The method described here is intended to apply to any kind of relatively small social unit: beginning with a family, and then extending to a club, institute, association, team, working group. In can apply to any context and any enterprise e.g charitable, recreational, health and social welfare, and spiritual. Because of this wide range we will use the term "social enterprise".
We shall explore a way of capturing ideals and common values of those involved with you within the social enterprise, so that members feel motivated through having the opportunity to contribute to their maximum potential. In short we are looking for a way of designing a social system.
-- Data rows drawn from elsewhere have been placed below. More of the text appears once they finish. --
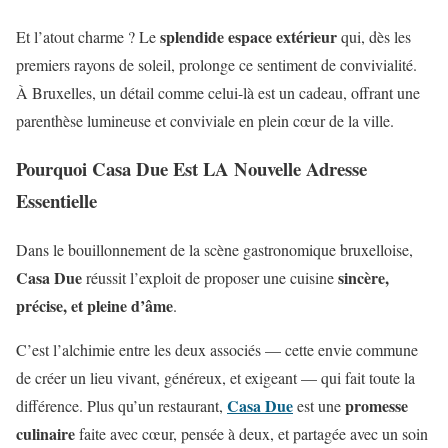
splendide espace extérieur
Et l’atout charme ? Le
qui, dès les
premiers rayons de soleil, prolonge ce sentiment de convivialité.
À Bruxelles, un détail comme celui-là est un cadeau, offrant une
parenthèse lumineuse et conviviale en plein cœur de la ville.
Pourquoi Casa Due Est LA Nouvelle Adresse
Essentielle
Dans le bouillonnement de la scène gastronomique bruxelloise,
Casa Due
sincère,
réussit l’exploit de proposer une cuisine
précise, et pleine d’âme
.
C’est l’alchimie entre les deux associés — cette envie commune
de créer un lieu vivant, généreux, et exigeant — qui fait toute la
Casa Due
promesse
différence. Plus qu’un restaurant,
est une
culinaire
faite avec cœur, pensée à deux, et partagée avec un soin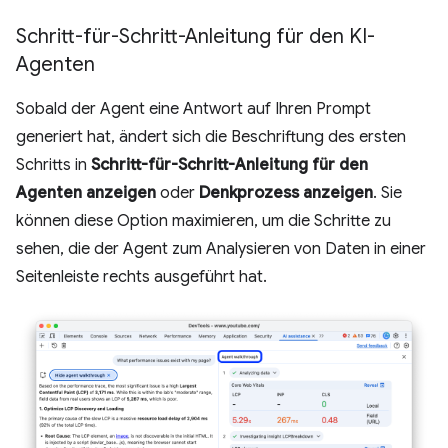
Schritt-für-Schritt-Anleitung für den KI-
Agenten
Sobald der Agent eine Antwort auf Ihren Prompt
generiert hat, ändert sich die Beschriftung des ersten
Schritts in
Schritt-für-Schritt-Anleitung für den
Agenten anzeigen
oder
Denkprozess anzeigen
. Sie
können diese Option maximieren, um die Schritte zu
sehen, die der Agent zum Analysieren von Daten in einer
Seitenleiste rechts ausgeführt hat.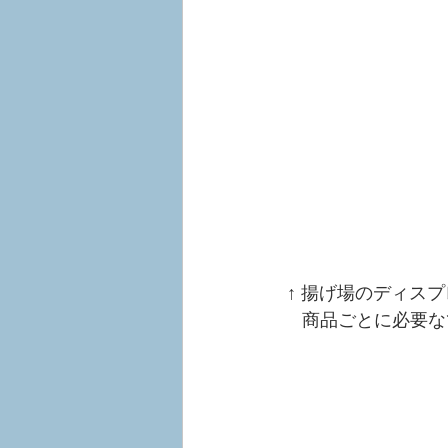
 ↑ 揚げ場のディ
    商品ごとに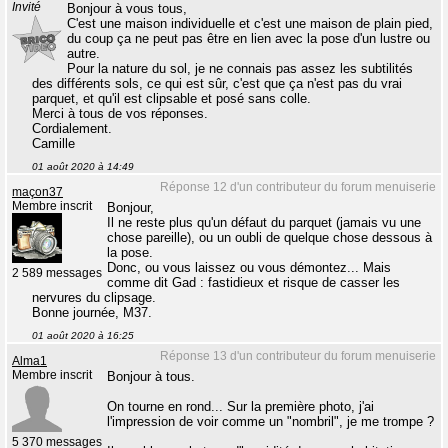
Invité
Bonjour à vous tous,
C'est une maison individuelle et c'est une maison de plain pied,
du coup ça ne peut pas être en lien avec la pose d'un lustre ou
autre.
Pour la nature du sol, je ne connais pas assez les subtilités
des différents sols, ce qui est sûr, c'est que ça n'est pas du vrai
parquet, et qu'il est clipsable et posé sans colle.
Merci à tous de vos réponses.
Cordialement.
Camille
01 août 2020 à 14:49
Réponse 12 d'un contributeur du forum menuiserie
maçon37
Membre inscrit
Bonjour,
Il ne reste plus qu'un défaut du parquet (jamais vu une
chose pareille), ou un oubli de quelque chose dessous à
la pose.
Donc, ou vous laissez ou vous démontez... Mais
2 589 messages
comme dit Gad : fastidieux et risque de casser les
nervures du clipsage.
Bonne journée, M37.
01 août 2020 à 16:25
Réponse 13 d'un contributeur du forum menuiserie
Alma1
Membre inscrit
Bonjour à tous.
On tourne en rond... Sur la première photo, j'ai
l'impression de voir comme un "nombril", je me trompe ?
5 370 messages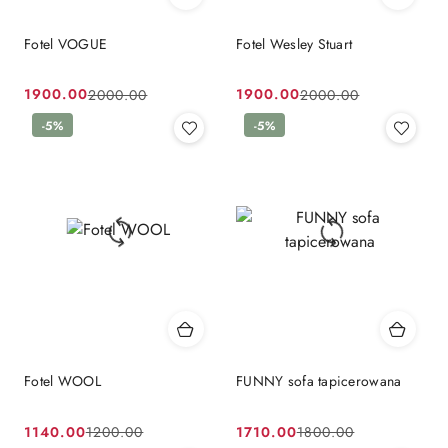
Fotel VOGUE
Fotel Wesley Stuart
1900.00
1900.00
2000.00
2000.00
Cena
Cena
Cena
Cena
promocyjna:
przed
-5%
promocyjna:
przed
-5%
promocją:
promocją:
Fotel WOOL
FUNNY sofa tapicerowana
1140.00
1710.00
1200.00
1800.00
Cena
Cena
Cena
Cena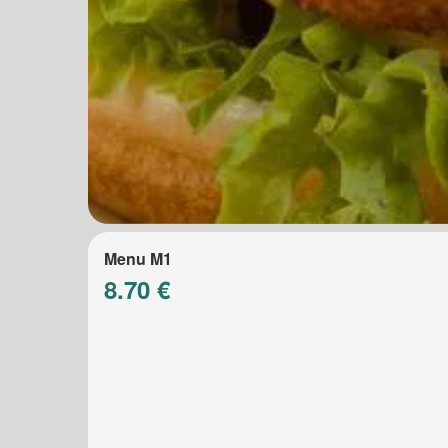
Menu M1
8.70 €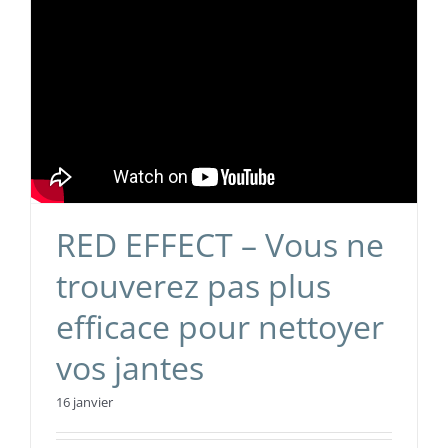
RED EFFECT – Vous ne
trouverez pas plus
efficace pour nettoyer
vos jantes
16 janvier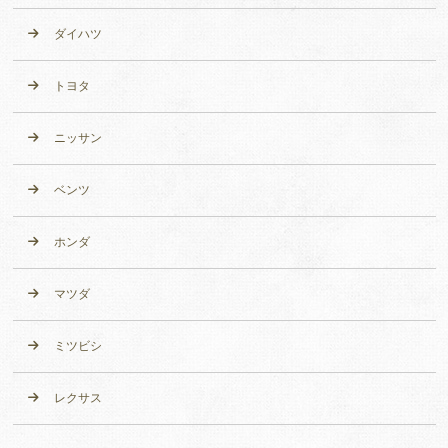
ダイハツ
トヨタ
ニッサン
ベンツ
ホンダ
マツダ
ミツビシ
レクサス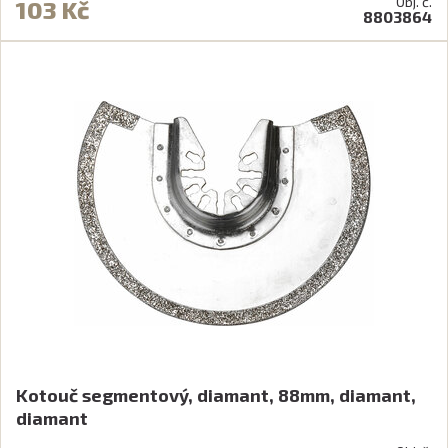
Obj. č.
103 Kč
8803864
Kotouč segmentový, diamant, 88mm, diamant,
diamant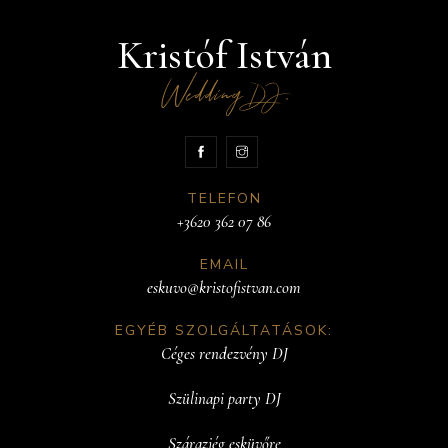
Kristóf István
Wedding
.
DJ
TELEFON
+3620 362 07 86
EMAIL
eskuvo@kristofistvan.com
EGYÉB SZOLGÁLTATÁSOK:
Céges rendezvény DJ
Szülinapi party DJ
Szárazjég esküvőre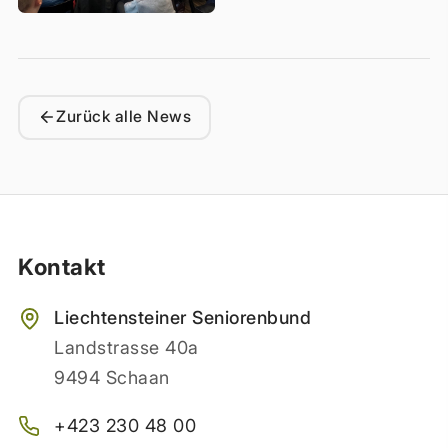
Zurück alle News
Kontakt
Liechtensteiner Seniorenbund
Landstrasse 40a
9494 Schaan
+423 230 48 00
This is not designing some kind of utopia - he was not an idealist. But there is no reason why we should not keep our aspirations and ideals in mind as we envision a better future. The module provides a practical way of proceeding, drawing on methods from a new field of social system design (SSD). Underpinning this is a core value, which sees it essential that all members of the social unit recognise their interdependence with others, and that this should inform the consideration, and behaviour they display, during the on-going design process and in practical action.
A Declaration of Interdependence, which community members develop collectively, is a key part of the process, along with a Bill of Rights and Responsibilities. Such a Bill, which also continuously evolves, is a mechanism to ensure that everyone in the community has the opportunity to achieve their agreed rights, but also to recognise their responsibilities towards others.
Q. You have seen reference to similar styled documents before, but what seems different about this Declaration and Bill, and why might this be?